Factors you may need to consider when trying to communicate effectively with others could be their age. If it's a child you will need to simplify your language, get down to their level so that eye contact can be easily made. Be aware of your own posture and body language, while assessing theirs so that you can gauge their emotions, and be able to respond appropriately. It is also important to show that you are listening to the child and looking interested in what they are saying. Sometimes it takes a while for a child to get their sentences out, so if you look bored and uninterested, he/she will be less inclined to carry on with the conversation and it may affect their confidence for when communicating in the future.
When communicating with an adult it is slightly different, the language you use will be more complex and the sentences will flow a bit faster. Good eye to eye contact and facial expressions are important to help you convey your message, and to be able to decode their emotions and feelings. Adults also need to feel valued, so good listening skills are key to effective communication and allowing the other person time to answer before you start talking again, never guess what a person is trying to say.
Effective communication isn't just achieved by verbally expressing yourself though. Some organisations use P.E.C.S (Picture Exchange Communication System), exchanging picture and symbols on a board to communicate feelings, choices, wants and needs. This is particularly useful for children with a speech delay, or children with learning difficulties. Photos of the toys/equipment on the front of the boxes and draws tell everyone where to put it all away after use. Or at snack times the children can see the choices available on the board in photo or picture form.
Children learn to become more affective communicators through role playing games, either with or without adult participation. Listening to stories and discussing them afterwards with others is greatly beneficial to the child,as they are practicing their listening skills and communicating with each other.
Other ways in which adults communicate are trough email, telephone or text message to colleagues. News letters to keep parents informed of general news and updates.

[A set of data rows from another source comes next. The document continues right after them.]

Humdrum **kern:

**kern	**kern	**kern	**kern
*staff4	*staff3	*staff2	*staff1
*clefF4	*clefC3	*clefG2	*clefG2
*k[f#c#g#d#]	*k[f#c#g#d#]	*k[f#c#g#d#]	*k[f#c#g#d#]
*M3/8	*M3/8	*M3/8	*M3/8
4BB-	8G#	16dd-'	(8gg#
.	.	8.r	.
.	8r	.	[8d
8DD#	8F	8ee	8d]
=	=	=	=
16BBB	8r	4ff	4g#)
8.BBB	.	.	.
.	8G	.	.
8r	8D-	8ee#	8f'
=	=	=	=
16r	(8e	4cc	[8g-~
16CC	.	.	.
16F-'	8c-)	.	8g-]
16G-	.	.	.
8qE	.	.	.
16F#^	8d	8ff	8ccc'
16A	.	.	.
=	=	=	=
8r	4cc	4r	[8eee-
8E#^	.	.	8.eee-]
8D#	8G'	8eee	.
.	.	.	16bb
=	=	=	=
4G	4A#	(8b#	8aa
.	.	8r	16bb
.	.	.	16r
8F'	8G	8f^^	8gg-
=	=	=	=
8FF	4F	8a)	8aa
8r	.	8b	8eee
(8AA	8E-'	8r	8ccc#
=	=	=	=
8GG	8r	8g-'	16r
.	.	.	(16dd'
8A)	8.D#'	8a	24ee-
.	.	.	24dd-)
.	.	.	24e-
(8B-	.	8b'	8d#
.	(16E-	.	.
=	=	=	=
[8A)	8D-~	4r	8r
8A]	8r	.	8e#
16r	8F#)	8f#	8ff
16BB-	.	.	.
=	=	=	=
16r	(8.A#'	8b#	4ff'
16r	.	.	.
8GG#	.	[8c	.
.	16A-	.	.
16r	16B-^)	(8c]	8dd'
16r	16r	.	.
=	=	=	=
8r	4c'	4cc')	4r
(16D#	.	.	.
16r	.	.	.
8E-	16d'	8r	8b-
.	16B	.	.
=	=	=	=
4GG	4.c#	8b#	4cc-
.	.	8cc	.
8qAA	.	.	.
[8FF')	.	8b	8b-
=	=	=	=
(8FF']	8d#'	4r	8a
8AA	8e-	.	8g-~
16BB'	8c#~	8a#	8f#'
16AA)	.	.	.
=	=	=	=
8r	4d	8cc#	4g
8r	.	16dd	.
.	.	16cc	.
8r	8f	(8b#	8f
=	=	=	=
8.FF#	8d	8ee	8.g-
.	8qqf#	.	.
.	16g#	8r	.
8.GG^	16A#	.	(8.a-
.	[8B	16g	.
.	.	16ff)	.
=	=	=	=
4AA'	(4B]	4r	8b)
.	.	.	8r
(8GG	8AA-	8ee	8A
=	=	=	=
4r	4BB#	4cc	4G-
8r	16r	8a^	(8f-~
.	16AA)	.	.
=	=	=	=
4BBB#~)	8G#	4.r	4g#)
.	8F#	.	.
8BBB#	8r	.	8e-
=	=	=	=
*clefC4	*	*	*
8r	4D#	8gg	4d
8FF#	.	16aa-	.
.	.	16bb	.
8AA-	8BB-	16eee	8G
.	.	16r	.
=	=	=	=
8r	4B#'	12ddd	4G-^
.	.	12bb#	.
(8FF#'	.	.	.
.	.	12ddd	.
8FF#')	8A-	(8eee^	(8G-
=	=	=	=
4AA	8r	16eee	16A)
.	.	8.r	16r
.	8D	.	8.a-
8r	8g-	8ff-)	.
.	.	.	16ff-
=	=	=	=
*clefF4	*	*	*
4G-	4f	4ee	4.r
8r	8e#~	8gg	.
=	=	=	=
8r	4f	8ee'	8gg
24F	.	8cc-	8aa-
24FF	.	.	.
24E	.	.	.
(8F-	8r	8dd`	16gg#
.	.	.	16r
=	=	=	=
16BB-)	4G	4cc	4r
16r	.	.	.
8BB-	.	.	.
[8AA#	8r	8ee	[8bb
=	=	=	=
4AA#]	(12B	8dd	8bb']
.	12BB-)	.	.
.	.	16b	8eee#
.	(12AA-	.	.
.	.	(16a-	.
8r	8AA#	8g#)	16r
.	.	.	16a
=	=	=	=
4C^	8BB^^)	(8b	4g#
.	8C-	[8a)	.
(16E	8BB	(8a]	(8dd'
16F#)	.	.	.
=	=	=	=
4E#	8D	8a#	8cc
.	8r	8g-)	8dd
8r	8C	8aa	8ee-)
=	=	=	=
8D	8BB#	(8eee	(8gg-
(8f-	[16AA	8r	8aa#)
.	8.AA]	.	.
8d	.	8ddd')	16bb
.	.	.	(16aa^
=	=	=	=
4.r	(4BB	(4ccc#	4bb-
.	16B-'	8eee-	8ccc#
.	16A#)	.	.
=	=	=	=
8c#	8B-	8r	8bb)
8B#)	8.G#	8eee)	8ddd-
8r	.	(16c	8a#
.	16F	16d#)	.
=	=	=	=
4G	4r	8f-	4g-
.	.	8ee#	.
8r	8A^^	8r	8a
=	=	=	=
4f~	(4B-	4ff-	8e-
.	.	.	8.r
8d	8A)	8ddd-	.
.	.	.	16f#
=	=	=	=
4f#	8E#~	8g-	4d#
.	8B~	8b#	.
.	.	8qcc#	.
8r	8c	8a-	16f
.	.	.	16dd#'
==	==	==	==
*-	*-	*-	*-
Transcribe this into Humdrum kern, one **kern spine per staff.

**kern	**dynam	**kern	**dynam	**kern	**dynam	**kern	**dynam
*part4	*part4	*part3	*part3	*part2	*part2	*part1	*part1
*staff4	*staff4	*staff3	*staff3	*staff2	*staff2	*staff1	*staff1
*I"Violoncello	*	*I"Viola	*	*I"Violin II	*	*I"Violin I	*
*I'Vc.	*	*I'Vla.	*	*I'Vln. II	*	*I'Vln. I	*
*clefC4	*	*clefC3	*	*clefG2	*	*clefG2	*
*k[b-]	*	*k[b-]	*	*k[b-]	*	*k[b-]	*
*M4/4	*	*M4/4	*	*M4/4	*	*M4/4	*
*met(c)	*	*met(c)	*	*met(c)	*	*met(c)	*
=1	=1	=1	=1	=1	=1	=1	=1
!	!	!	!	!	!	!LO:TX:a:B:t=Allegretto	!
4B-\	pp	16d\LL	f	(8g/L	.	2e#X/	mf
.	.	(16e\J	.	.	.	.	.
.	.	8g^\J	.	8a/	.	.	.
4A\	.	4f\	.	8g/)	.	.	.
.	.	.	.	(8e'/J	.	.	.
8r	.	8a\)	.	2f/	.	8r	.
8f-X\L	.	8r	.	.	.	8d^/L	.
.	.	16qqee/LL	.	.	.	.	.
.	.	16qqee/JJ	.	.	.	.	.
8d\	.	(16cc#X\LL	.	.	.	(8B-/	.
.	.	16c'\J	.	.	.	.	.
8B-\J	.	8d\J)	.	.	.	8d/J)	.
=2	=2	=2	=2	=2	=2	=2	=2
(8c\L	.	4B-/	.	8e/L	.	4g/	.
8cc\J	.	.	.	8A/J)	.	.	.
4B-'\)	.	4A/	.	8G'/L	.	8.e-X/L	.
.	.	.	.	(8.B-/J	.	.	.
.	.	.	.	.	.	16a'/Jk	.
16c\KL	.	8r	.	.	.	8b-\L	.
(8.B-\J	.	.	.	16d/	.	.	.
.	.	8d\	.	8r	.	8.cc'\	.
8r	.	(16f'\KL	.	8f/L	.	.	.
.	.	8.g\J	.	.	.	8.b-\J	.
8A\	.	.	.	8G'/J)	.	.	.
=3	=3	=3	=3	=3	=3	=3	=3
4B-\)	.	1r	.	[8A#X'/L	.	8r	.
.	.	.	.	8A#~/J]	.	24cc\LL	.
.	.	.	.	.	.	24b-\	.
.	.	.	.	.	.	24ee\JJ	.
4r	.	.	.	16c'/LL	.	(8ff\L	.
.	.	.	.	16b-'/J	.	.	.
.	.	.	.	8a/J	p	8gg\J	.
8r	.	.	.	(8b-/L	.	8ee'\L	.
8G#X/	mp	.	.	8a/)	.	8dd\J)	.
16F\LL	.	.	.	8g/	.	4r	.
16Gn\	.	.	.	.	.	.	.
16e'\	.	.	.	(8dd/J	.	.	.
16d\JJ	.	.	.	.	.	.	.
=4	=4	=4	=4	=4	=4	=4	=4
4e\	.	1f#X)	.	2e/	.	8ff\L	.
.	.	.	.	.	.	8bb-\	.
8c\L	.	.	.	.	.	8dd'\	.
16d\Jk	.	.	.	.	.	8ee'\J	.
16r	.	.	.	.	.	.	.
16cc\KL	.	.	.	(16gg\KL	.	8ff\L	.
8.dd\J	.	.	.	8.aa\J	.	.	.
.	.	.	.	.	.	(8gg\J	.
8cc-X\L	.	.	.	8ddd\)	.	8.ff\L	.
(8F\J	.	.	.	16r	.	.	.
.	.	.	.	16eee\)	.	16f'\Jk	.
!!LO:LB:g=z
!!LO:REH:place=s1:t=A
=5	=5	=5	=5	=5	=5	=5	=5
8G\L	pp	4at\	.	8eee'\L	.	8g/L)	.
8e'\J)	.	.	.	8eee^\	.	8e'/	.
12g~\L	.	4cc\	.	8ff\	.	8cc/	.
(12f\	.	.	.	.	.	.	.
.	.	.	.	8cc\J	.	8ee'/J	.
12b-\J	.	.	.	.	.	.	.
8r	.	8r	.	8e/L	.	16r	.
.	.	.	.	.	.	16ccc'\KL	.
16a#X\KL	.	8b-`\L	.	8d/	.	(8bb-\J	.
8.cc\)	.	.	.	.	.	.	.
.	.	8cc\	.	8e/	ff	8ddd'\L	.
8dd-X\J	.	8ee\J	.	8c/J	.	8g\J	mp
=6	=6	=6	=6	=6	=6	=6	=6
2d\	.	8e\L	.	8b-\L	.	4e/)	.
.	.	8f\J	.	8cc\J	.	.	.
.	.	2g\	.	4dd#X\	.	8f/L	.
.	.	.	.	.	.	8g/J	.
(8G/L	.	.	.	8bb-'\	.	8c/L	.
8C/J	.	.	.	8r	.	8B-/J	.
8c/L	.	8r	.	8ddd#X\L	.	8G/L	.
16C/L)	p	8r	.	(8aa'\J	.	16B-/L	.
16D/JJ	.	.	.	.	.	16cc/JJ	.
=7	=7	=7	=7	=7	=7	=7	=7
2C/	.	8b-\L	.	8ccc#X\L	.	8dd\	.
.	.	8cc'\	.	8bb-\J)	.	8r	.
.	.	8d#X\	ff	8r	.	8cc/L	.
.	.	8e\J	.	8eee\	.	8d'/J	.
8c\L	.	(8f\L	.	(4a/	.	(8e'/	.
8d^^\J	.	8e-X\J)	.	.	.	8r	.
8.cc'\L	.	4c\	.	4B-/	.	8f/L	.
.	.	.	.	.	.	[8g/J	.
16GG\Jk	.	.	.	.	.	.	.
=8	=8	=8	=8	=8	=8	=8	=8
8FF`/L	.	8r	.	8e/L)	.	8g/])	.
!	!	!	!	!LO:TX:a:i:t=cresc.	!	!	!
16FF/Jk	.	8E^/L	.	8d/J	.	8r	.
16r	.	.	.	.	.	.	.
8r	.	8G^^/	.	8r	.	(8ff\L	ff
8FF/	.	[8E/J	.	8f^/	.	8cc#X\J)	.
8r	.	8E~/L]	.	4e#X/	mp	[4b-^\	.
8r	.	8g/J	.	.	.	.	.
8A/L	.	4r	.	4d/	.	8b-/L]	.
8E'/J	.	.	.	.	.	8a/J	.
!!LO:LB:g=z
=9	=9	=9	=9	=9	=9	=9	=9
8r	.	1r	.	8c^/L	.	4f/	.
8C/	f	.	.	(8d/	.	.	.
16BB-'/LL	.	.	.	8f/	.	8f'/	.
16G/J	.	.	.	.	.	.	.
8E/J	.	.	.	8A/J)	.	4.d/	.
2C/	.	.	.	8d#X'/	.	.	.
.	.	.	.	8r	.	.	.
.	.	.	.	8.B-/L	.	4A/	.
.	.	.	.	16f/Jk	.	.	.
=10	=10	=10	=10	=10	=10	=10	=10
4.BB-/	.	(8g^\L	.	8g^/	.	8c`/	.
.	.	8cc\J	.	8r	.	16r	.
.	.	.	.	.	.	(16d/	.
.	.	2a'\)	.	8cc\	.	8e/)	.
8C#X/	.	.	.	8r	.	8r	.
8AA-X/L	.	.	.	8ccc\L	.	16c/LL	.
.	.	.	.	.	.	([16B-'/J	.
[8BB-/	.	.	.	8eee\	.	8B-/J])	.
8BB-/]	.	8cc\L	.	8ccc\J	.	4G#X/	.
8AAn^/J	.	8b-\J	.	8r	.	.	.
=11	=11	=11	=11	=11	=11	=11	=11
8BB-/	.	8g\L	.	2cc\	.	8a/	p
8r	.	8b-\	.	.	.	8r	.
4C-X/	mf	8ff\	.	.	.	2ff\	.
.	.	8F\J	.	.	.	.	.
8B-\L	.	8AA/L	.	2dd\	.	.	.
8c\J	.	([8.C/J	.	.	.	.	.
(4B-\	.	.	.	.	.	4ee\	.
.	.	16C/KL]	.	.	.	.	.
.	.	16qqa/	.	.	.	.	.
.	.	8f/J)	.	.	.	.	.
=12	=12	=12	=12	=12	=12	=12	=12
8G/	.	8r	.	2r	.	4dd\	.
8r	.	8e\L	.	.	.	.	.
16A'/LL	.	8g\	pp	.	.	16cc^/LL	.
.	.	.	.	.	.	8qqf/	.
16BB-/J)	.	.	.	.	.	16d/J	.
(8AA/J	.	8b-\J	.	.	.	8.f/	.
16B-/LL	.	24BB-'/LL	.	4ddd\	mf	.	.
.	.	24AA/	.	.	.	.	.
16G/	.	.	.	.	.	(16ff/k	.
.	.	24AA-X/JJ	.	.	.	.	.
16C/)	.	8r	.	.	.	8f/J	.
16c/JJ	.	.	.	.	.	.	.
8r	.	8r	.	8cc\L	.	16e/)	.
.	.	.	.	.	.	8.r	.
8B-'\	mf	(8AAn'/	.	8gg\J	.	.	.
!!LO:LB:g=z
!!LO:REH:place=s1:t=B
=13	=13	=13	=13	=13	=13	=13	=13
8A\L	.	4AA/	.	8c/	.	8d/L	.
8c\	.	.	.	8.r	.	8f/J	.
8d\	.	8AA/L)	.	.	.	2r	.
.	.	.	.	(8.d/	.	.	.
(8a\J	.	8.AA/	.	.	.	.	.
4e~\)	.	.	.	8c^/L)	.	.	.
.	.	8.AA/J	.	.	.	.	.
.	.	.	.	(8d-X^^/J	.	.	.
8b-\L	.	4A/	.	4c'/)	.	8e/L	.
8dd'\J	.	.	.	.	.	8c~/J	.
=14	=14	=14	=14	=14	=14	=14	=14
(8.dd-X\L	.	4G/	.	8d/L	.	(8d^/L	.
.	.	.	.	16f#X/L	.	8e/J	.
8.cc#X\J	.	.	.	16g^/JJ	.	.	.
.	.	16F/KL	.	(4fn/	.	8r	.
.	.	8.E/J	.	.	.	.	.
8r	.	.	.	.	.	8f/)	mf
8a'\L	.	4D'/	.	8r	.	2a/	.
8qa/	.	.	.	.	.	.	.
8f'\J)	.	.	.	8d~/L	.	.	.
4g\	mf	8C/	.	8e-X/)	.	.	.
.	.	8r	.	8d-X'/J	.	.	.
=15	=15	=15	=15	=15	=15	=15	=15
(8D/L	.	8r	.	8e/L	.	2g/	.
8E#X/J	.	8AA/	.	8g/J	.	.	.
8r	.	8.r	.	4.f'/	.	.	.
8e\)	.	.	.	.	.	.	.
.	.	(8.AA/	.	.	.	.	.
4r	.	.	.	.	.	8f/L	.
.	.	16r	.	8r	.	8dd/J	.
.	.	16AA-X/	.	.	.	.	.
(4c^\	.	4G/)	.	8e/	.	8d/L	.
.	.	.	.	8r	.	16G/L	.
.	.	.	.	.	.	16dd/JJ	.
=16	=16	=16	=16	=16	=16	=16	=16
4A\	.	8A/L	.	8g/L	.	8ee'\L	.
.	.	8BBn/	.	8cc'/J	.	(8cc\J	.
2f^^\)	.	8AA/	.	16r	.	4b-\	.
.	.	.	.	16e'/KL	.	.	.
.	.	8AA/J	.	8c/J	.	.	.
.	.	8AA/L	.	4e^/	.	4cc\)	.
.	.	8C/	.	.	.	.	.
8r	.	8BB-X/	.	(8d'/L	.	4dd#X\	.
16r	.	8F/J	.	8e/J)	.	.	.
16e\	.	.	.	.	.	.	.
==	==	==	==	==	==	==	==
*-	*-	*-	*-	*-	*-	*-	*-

When communicating effectively at work with the children, I like to sit on the floor small hair. I like to be at their level, as I feel it can be a bit intimidating to have an adult standing over and talking. My speech will be slower and clearer, I will use simple words and keep sentences short. Usually I try to ask open ended questions to try and encourage the children to talk to me, instead of giving a dead ended answer with yes or no. Involving the parent/career into the conversation is also great, as it helps me to find out more information about the child. Im able to find out their strengths and abilities and better able to provide activities for that individual child's needs.